We'll prove this in general for any process of the form Zt+1 = ZtMt+1, where Mt+1 is a random multiplier. Observe that ln Zt+1 = ln Zt + ln Mt+1; so E[ln Zt+1|ℱt] = ln Zt + E[ln Mt+1|ℱt]. We've just shown that {ln Zt} is a submartingale. To make it a martingale, subtract off the predictable process ∑ E[ln Mt+1|ℱt] = t E[ln Mt]. This gives c = (ln (3/2) + ln (1/2))/2 = ln(3/4)/2 = ln(√3/2)) ≅ -0.1438; so ln xt - t ln (√3/2) is a martingale.
Again it's probably easiest to do this first in general and then solve for the specific values for our process. Let Zt, Mt be as above, and consider the martingale Xt = ln Zt - t E[ln Mt]. If Mt always lies in the range [a,b], this can go up by at most ln b - E[ln Mt], and never drops to less than ln a - E[ln Mt]. For the specific case of a = 1/2, b = 3/2, the first quantity is ln (3/2) - ln (√3/2) = ln √3, and the second is ln 1/2 - ln (√3/2) = ln 1/√3 = - ln √3. Both steps are bounded in absolute value by ln √3. So we have Pr[(ln xt - t ln (√3/2)) - ln x0 ≥ α] ≤ exp(-α2/2 t ln2 √3). Under our assumption that x0 = 1, we can simplify the LHS to Pr[ln xt - t ln (√3/2) ≥ α], or Pr[xt ≥ N] where ln N = α + t ln √3/2, which gives α = ln N - t ln (√3/2).
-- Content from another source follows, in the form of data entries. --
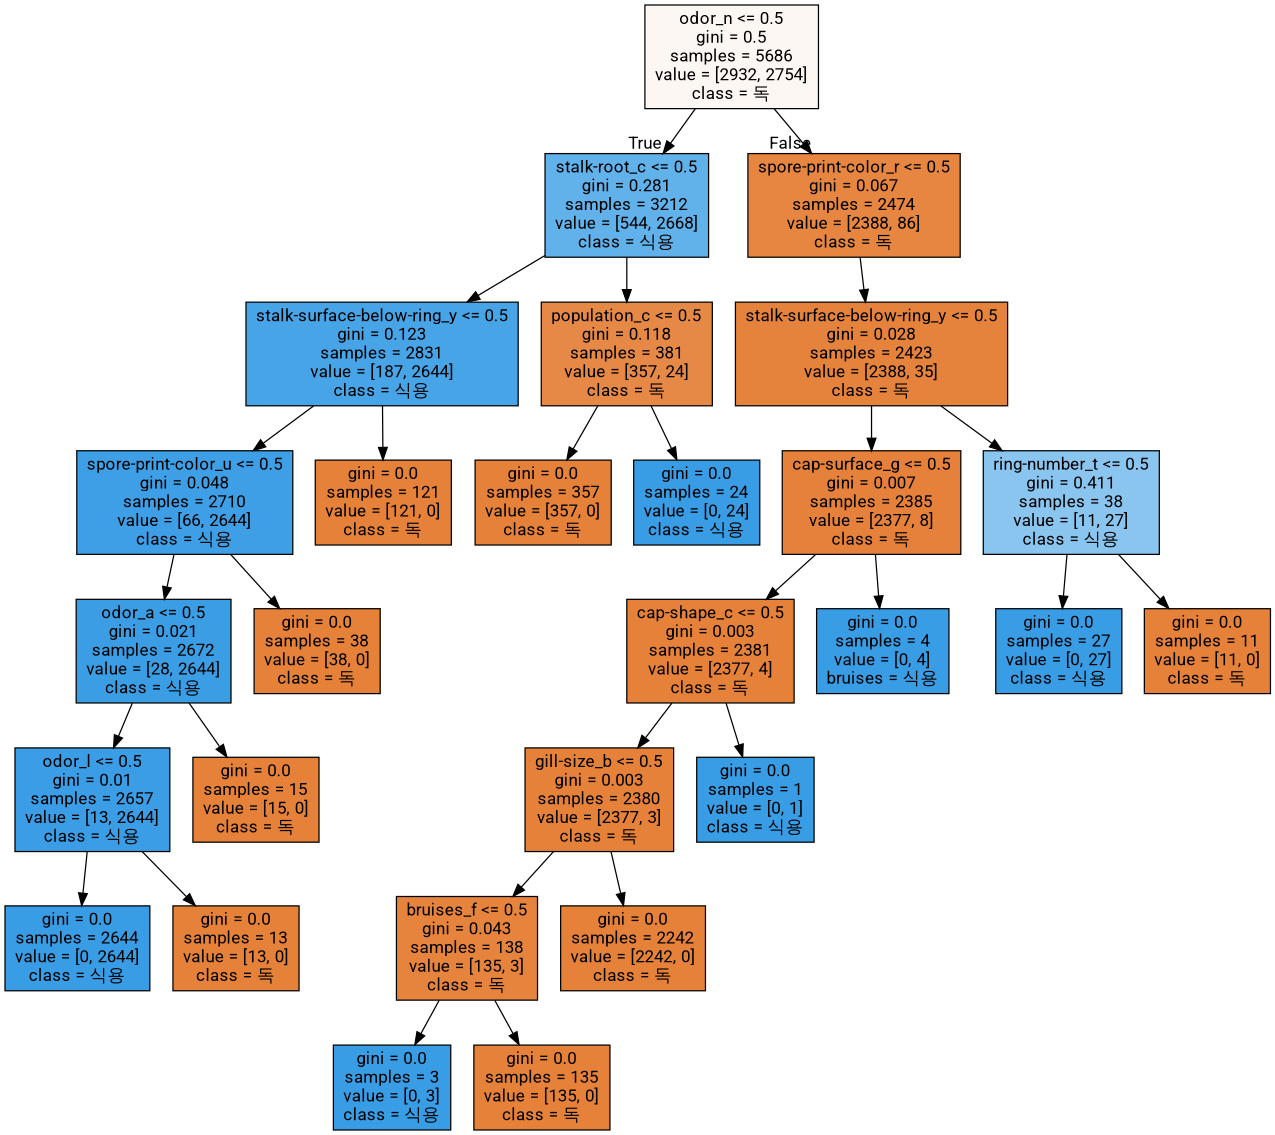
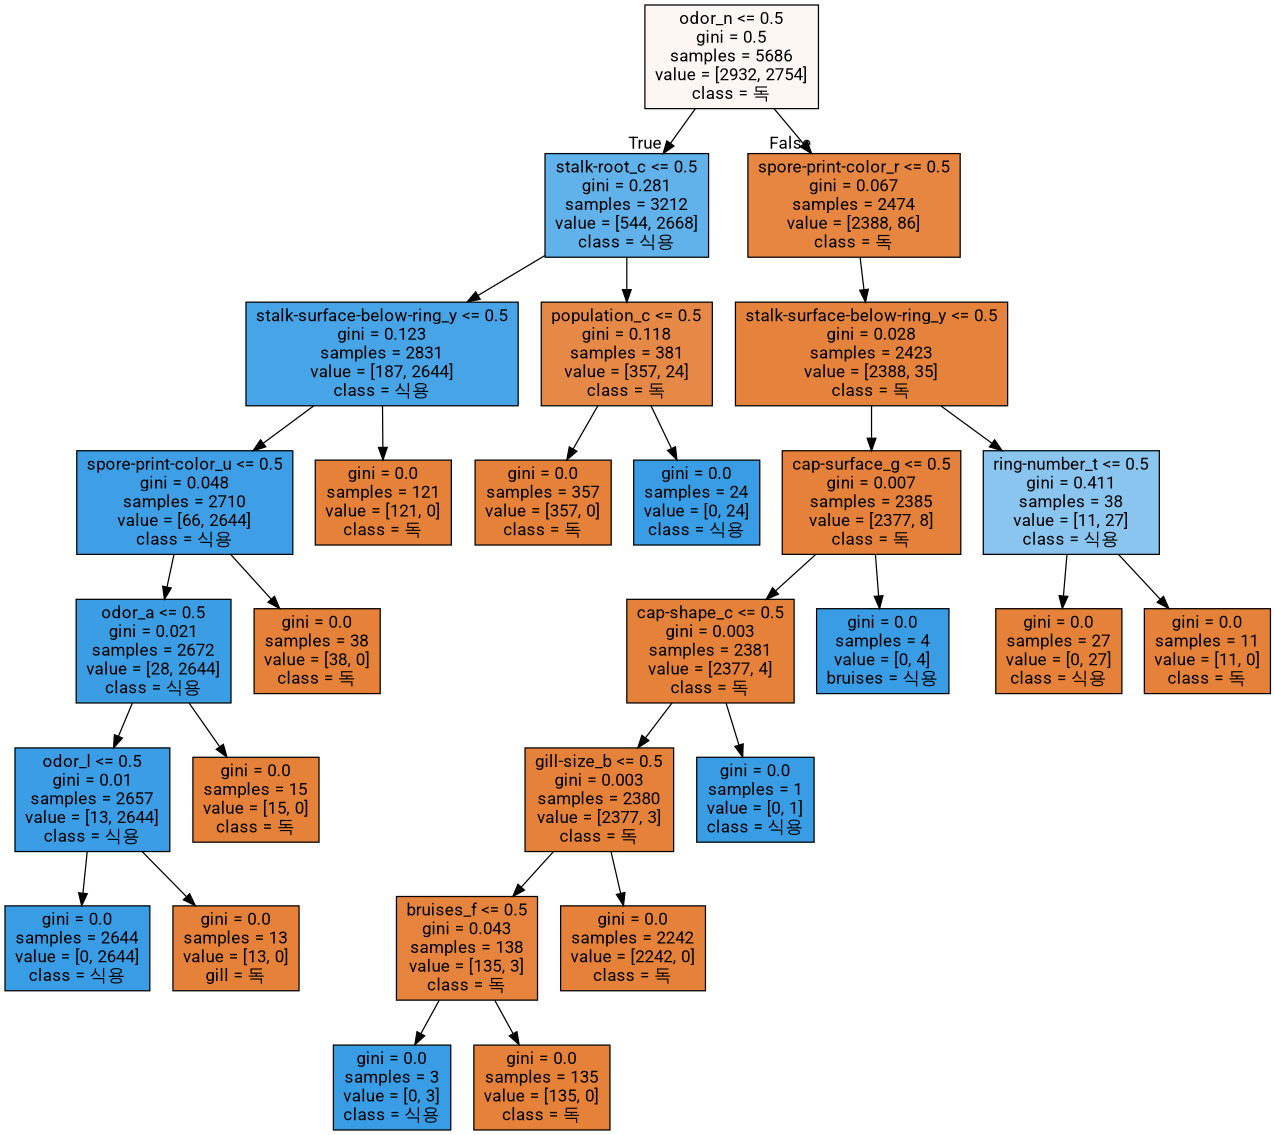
  digraph {
    fontname=Roboto
    node [color=black fillcolor="#e58139" fontname=Roboto shape=box style=filled]
    edge [fontname=Roboto]
    n1 [fillcolor="#fdf7f3" label="odor_n <= 0.5\ngini = 0.5\nsamples = 5686\nvalue = [2932, 2754]\nclass = 독"]
    n2 [fillcolor="#61b1ea" label="stalk-root_c <= 0.5\ngini = 0.281\nsamples = 3212\nvalue = [544, 2668]\nclass = 식용"]
    n3 [fillcolor="#e68640" label="spore-print-color_r <= 0.5\ngini = 0.067\nsamples = 2474\nvalue = [2388, 86]\nclass = 독"]
    n4 [fillcolor="#47a4e7" label="stalk-surface-below-ring_y <= 0.5\ngini = 0.123\nsamples = 2831\nvalue = [187, 2644]\nclass = 식용"]
    n5 [fillcolor="#e78946" label="population_c <= 0.5\ngini = 0.118\nsamples = 381\nvalue = [357, 24]\nclass = 독"]
    n6 [fillcolor="#e5833c" label="stalk-surface-below-ring_y <= 0.5\ngini = 0.028\nsamples = 2423\nvalue = [2388, 35]\nclass = 독"]
    n7 [fillcolor="#3e9fe6" label="spore-print-color_u <= 0.5\ngini = 0.048\nsamples = 2710\nvalue = [66, 2644]\nclass = 식용"]
    n8 [label="gini = 0.0\nsamples = 121\nvalue = [121, 0]\nclass = 독"]
    n9 [label="gini = 0.0\nsamples = 357\nvalue = [357, 0]\nclass = 독"]
    n10 [fillcolor="#399de5" label="gini = 0.0\nsamples = 24\nvalue = [0, 24]\nclass = 식용"]
    n11 [fillcolor="#3b9ee5" label="odor_a <= 0.5\ngini = 0.021\nsamples = 2672\nvalue = [28, 2644]\nclass = 식용"]
    n12 [label="gini = 0.0\nsamples = 38\nvalue = [38, 0]\nclass = 독"]
    n13 [fillcolor="#3a9de5" label="odor_l <= 0.5\ngini = 0.01\nsamples = 2657\nvalue = [13, 2644]\nclass = 식용"]
    n14 [label="gini = 0.0\nsamples = 15\nvalue = [15, 0]\nclass = 독"]
    n15 [fillcolor="#399de5" label="gini = 0.0\nsamples = 2644\nvalue = [0, 2644]\nclass = 식용"]
-   n16 [label="gini = 0.0\nsamples = 13\nvalue = [13, 0]\nclass = 독"]
+   n16 [label="gini = 0.0\nsamples = 13\nvalue = [13, 0]\ngill = 독"]
    n17 [fillcolor="#e5813a" label="cap-surface_g <= 0.5\ngini = 0.007\nsamples = 2385\nvalue = [2377, 8]\nclass = 독"]
    n18 [fillcolor="#8ac5f0" label="ring-number_t <= 0.5\ngini = 0.411\nsamples = 38\nvalue = [11, 27]\nclass = 식용"]
    n19 [label="cap-shape_c <= 0.5\ngini = 0.003\nsamples = 2381\nvalue = [2377, 4]\nclass = 독"]
    n20 [fillcolor="#399de5" label="gini = 0.0\nsamples = 4\nvalue = [0, 4]\nbruises = 식용"]
-   n21 [fillcolor="#399de5" label="gini = 0.0\nsamples = 27\nvalue = [0, 27]\nclass = 식용"]
+   n21 [label="gini = 0.0\nsamples = 27\nvalue = [0, 27]\nclass = 식용"]
    n22 [label="gini = 0.0\nsamples = 11\nvalue = [11, 0]\nclass = 독"]
    n23 [label="gill-size_b <= 0.5\ngini = 0.003\nsamples = 2380\nvalue = [2377, 3]\nclass = 독"]
    n24 [fillcolor="#399de5" label="gini = 0.0\nsamples = 1\nvalue = [0, 1]\nclass = 식용"]
    n25 [fillcolor="#e6843d" label="bruises_f <= 0.5\ngini = 0.043\nsamples = 138\nvalue = [135, 3]\nclass = 독"]
    n26 [label="gini = 0.0\nsamples = 2242\nvalue = [2242, 0]\nclass = 독"]
    n27 [fillcolor="#399de5" label="gini = 0.0\nsamples = 3\nvalue = [0, 3]\nclass = 식용"]
    n28 [label="gini = 0.0\nsamples = 135\nvalue = [135, 0]\nclass = 독"]
    n1 -> n2 [headlabel=True labelangle=45 labeldistance=2.5]
    n1 -> n3 [headlabel=False labelangle=-45 labeldistance=2.5]
    n2 -> n4
    n2 -> n5
    n3 -> n6
    n4 -> n7
    n4 -> n8
    n5 -> n9
    n5 -> n10
    n6 -> n17
    n6 -> n18
    n7 -> n11
    n7 -> n12
    n11 -> n13
    n11 -> n14
    n13 -> n15
    n13 -> n16
    n17 -> n19
    n17 -> n20
    n18 -> n21
    n18 -> n22
    n19 -> n23
    n19 -> n24
    n23 -> n25
    n23 -> n26
    n25 -> n27
    n25 -> n28
  }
Plugging this value into the RHS gives Pr[xt ≥ N] ≤ exp(-(ln N - t ln (√3/2))2/2 t ln2 √3).
This is not a very nice-looking bound, but it does have the very interesting property that for large t the right-hand side is exp(-Θ(t)) (since ln (√3/2) < 0). This means that even though the expected value of xt is still 1, the probability that it exceeds any fixed bound N > 0 (including values much less than 1) goes to zero exponentially quickly. Generalization to small-stakes gambling games is left as an exercise for the reader.
3. Random back-off
A collection of n processes wish to transmit information across a shared broadcast channel, where a message can be transmitted successfully in a given time step only if exactly one process attempts to broadcast. If more than one process attempts to transmit, we get a collision, which is detected by the process's hardware. Otherwise all processes either see the message (if one process transmits) or the absence of a message (if no process transmits).
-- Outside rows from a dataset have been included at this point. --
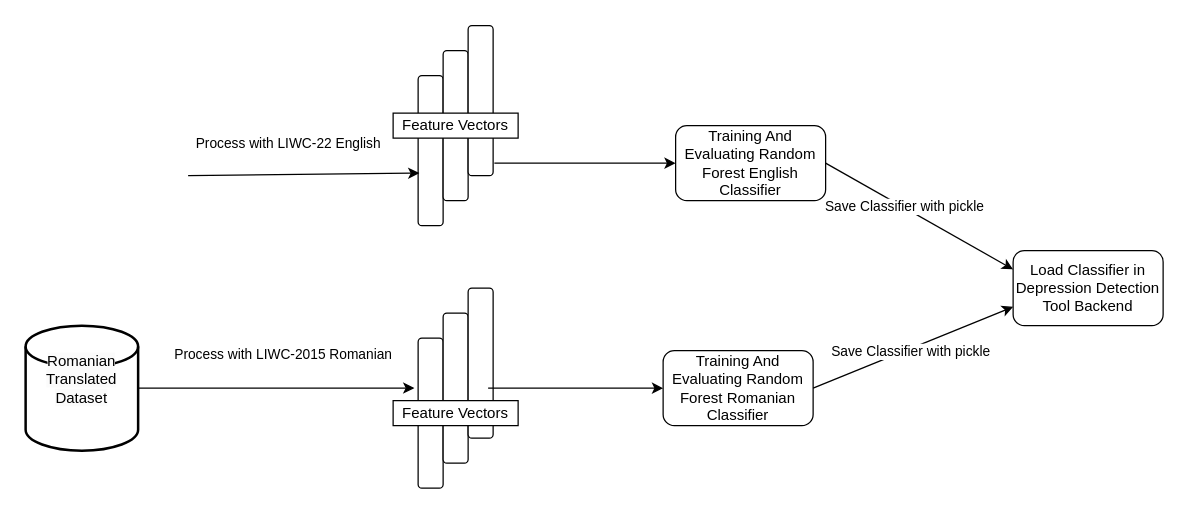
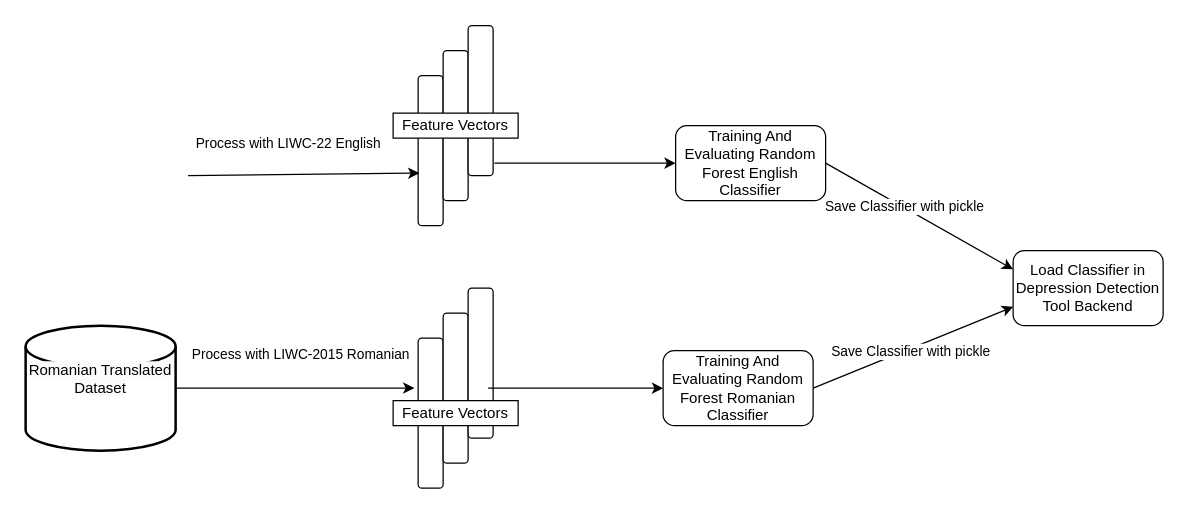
  <mxCell id="0" />
  <mxCell id="1" parent="0" />
- <mxCell id="2" value="&#10;&lt;span style=&quot;color: rgb(0, 0, 0); font-family: Helvetica; font-size: 12px; font-style: normal; font-variant-ligatures: normal; font-variant-caps: normal; font-weight: 400; letter-spacing: normal; orphans: 2; text-align: center; text-indent: 0px; text-transform: none; widows: 2; word-spacing: 0px; -webkit-text-stroke-width: 0px; white-space: normal; background-color: rgb(251, 251, 251); text-decoration-thickness: initial; text-decoration-style: initial; text-decoration-color: initial; display: inline !important; float: none;&quot;&gt;Romanian Translated Dataset&lt;/span&gt;&#10;&#10;" style="strokeWidth=2;html=1;shape=mxgraph.flowchart.database;whiteSpace=wrap;" vertex="1" parent="1"><mxGeometry x="20" y="260" width="90" height="100" as="geometry" /></mxCell>
+ <mxCell id="2" value="&#10;&lt;span style=&quot;color: rgb(0, 0, 0); font-family: Helvetica; font-size: 12px; font-style: normal; font-variant-ligatures: normal; font-variant-caps: normal; font-weight: 400; letter-spacing: normal; orphans: 2; text-align: center; text-indent: 0px; text-transform: none; widows: 2; word-spacing: 0px; -webkit-text-stroke-width: 0px; white-space: normal; background-color: rgb(251, 251, 251); text-decoration-thickness: initial; text-decoration-style: initial; text-decoration-color: initial; display: inline !important; float: none;&quot;&gt;Romanian Translated Dataset&lt;/span&gt;&#10;&#10;" style="strokeWidth=2;html=1;shape=mxgraph.flowchart.database;whiteSpace=wrap;" vertex="1" parent="1"><mxGeometry x="20" y="260" width="120" height="100" as="geometry" /></mxCell>
  <mxCell id="3" value="&lt;div&gt;&lt;br&gt;&lt;/div&gt;" style="rounded=1;whiteSpace=wrap;html=1;direction=south;" vertex="1" parent="1"><mxGeometry x="334" y="60" width="20" height="120" as="geometry" /></mxCell>
  <mxCell id="4" value="" style="rounded=1;whiteSpace=wrap;html=1;direction=south;" vertex="1" parent="1"><mxGeometry x="354" y="40" width="20" height="120" as="geometry" /></mxCell>
  <mxCell id="5" value="" style="rounded=1;whiteSpace=wrap;html=1;direction=south;" vertex="1" parent="1"><mxGeometry x="374" y="20" width="20" height="120" as="geometry" /></mxCell>
  <mxCell id="6" value="" style="rounded=1;whiteSpace=wrap;html=1;direction=south;" vertex="1" parent="1"><mxGeometry x="334" y="270" width="20" height="120" as="geometry" /></mxCell>
  <mxCell id="7" value="" style="rounded=1;whiteSpace=wrap;html=1;direction=south;" vertex="1" parent="1"><mxGeometry x="354" y="250" width="20" height="120" as="geometry" /></mxCell>
  <mxCell id="8" value="" style="rounded=1;whiteSpace=wrap;html=1;direction=south;" vertex="1" parent="1"><mxGeometry x="374" y="230" width="20" height="120" as="geometry" /></mxCell>
  <mxCell id="9" value="" style="endArrow=classic;html=1;rounded=0;entryX=0.65;entryY=0.95;entryDx=0;entryDy=0;entryPerimeter=0;" edge="1" parent="1" target="3"><mxGeometry width="50" height="50" relative="1" as="geometry"><mxPoint x="150" y="140" as="sourcePoint" /><mxPoint x="570" y="210" as="targetPoint" /></mxGeometry></mxCell>
  <mxCell id="10" value="Process with LIWC-22 English&lt;div&gt;&lt;br&gt;&lt;/div&gt;" style="edgeLabel;html=1;align=center;verticalAlign=middle;resizable=0;points=[];" vertex="1" connectable="0" parent="9"><mxGeometry x="-0.281" y="4" relative="1" as="geometry"><mxPoint x="13" y="-15" as="offset" /></mxGeometry></mxCell>
  <mxCell id="11" value="Process with LIWC-2015 Romanian&lt;div&gt;&lt;br&gt;&lt;/div&gt;" style="endArrow=classic;html=1;rounded=0;exitX=1;exitY=0.5;exitDx=0;exitDy=0;exitPerimeter=0;entryX=0.333;entryY=1.15;entryDx=0;entryDy=0;entryPerimeter=0;" edge="1" parent="1" source="2" target="6"><mxGeometry x="0.047" y="20" width="50" height="50" relative="1" as="geometry"><mxPoint x="520" y="260" as="sourcePoint" /><mxPoint x="570" y="210" as="targetPoint" /><mxPoint as="offset" /></mxGeometry></mxCell>
  <mxCell id="12" value="Feature Vectors" style="whiteSpace=wrap;html=1;" vertex="1" parent="1"><mxGeometry x="314" y="90" width="100" height="20" as="geometry" /></mxCell>
  <mxCell id="13" value="Feature Vectors" style="whiteSpace=wrap;html=1;" vertex="1" parent="1"><mxGeometry x="314" y="320" width="100" height="20" as="geometry" /></mxCell>
  <mxCell id="14" value="Training And Evaluating Random Forest English Classifier" style="rounded=1;whiteSpace=wrap;html=1;" vertex="1" parent="1"><mxGeometry x="540" y="100" width="120" height="60" as="geometry" /></mxCell>
  <mxCell id="15" value="" style="endArrow=classic;html=1;rounded=0;exitX=0.917;exitY=-0.05;exitDx=0;exitDy=0;entryX=0;entryY=0.5;entryDx=0;entryDy=0;exitPerimeter=0;" edge="1" parent="1" source="5" target="14"><mxGeometry width="50" height="50" relative="1" as="geometry"><mxPoint x="520" y="260" as="sourcePoint" /><mxPoint x="570" y="210" as="targetPoint" /></mxGeometry></mxCell>
  <mxCell id="16" value="Training And Evaluating Random Forest Romanian Classifier" style="rounded=1;whiteSpace=wrap;html=1;" vertex="1" parent="1"><mxGeometry x="530" y="280" width="120" height="60" as="geometry" /></mxCell>
  <mxCell id="17" value="" style="endArrow=classic;html=1;rounded=0;exitX=0.667;exitY=0.2;exitDx=0;exitDy=0;exitPerimeter=0;entryX=0;entryY=0.5;entryDx=0;entryDy=0;" edge="1" parent="1" source="8" target="16"><mxGeometry width="50" height="50" relative="1" as="geometry"><mxPoint x="520" y="260" as="sourcePoint" /><mxPoint x="570" y="210" as="targetPoint" /></mxGeometry></mxCell>
  <mxCell id="18" value="Load Classifier in Depression Detection Tool Backend" style="rounded=1;whiteSpace=wrap;html=1;" vertex="1" parent="1"><mxGeometry x="810" y="200" width="120" height="60" as="geometry" /></mxCell>
  <mxCell id="19" value="" style="endArrow=classic;html=1;rounded=0;exitX=1;exitY=0.5;exitDx=0;exitDy=0;entryX=0;entryY=0.25;entryDx=0;entryDy=0;" edge="1" parent="1" source="14" target="18"><mxGeometry width="50" height="50" relative="1" as="geometry"><mxPoint x="520" y="260" as="sourcePoint" /><mxPoint x="570" y="210" as="targetPoint" /></mxGeometry></mxCell>
  <mxCell id="20" value="Save Classifier with pickle" style="edgeLabel;html=1;align=center;verticalAlign=middle;resizable=0;points=[];" vertex="1" connectable="0" parent="19"><mxGeometry x="-0.18" y="1" relative="1" as="geometry"><mxPoint as="offset" /></mxGeometry></mxCell>
  <mxCell id="21" value="" style="endArrow=classic;html=1;rounded=0;exitX=1;exitY=0.5;exitDx=0;exitDy=0;entryX=0;entryY=0.75;entryDx=0;entryDy=0;" edge="1" parent="1" source="16" target="18"><mxGeometry width="50" height="50" relative="1" as="geometry"><mxPoint x="520" y="260" as="sourcePoint" /><mxPoint x="570" y="210" as="targetPoint" /></mxGeometry></mxCell>
  <mxCell id="22" value="Save Classifier with pickle" style="edgeLabel;html=1;align=center;verticalAlign=middle;resizable=0;points=[];" vertex="1" connectable="0" parent="21"><mxGeometry x="-0.037" y="-2" relative="1" as="geometry"><mxPoint as="offset" /></mxGeometry></mxCell>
Suppose that at time 0, all n processes are active (and thus attempt to transmit). After any step where there is a collision, each active process remains active with some probability p, where 0 < p < 1. After a successful transmission (one active process) or silence (no active processes), all processes become active again.
- Show that some process eventually successfully transmits a message, with probability 1, and that the expected time E[T] until this happens is finite. (You do not need to calculate E[T].)
- Show that there is a constant c (which may depend on n and p) such that Pr[T ≥ α E[T]] ≤ exp(-cα).
Let At be the event that a message is transmitted at time t. Show that for fixed n and p, limt→∞ Pr[At] converges to a positive constant.
3.1. Solution
The basic idea: The process described is an ergodic Markov chain (with state space 2[n]), so we can use general properties of Markov chains to prove results about it. Irreducibility is immediate from the fact that every state is reachable with nonzero probability from the all-in state, while the all-in state is reachable in at most two steps from every state via the all-empty state. Aperiodicity is shown by observing that every state with at least two active processes satisfies pii > 0.
We now proceed to the specific claims:
Immediate from the fact that all states in an irreducible finite chain are non-null recurrent. More specifically, let y be the state in which only process 1 is active, and let p = minx≠∅ pxy. Let T be the worst-case expected time to reach y starting from an arbitrary initial state. Let S be the set of processes. If the initial state is ∅, we have T ≤ 2 + (1-p)T. If the initial state is not ∅, we have T ≤ 1 + (1-p)T. In either case we get T ≤ 2/p.
- This is true for all Markov chains. Since Pr[T ≥ eE[T]] ≤ exp(-1), and if we fail we get to try again, we get Pr[T ≥ αE[T]] ≤ exp(-α/e).
Immediate consequence of the ergodic theorem: Let A be the set of states with one active process; then limt→∞ Pr[At] = limt→∞ Pr[Xt∈A] = π(A).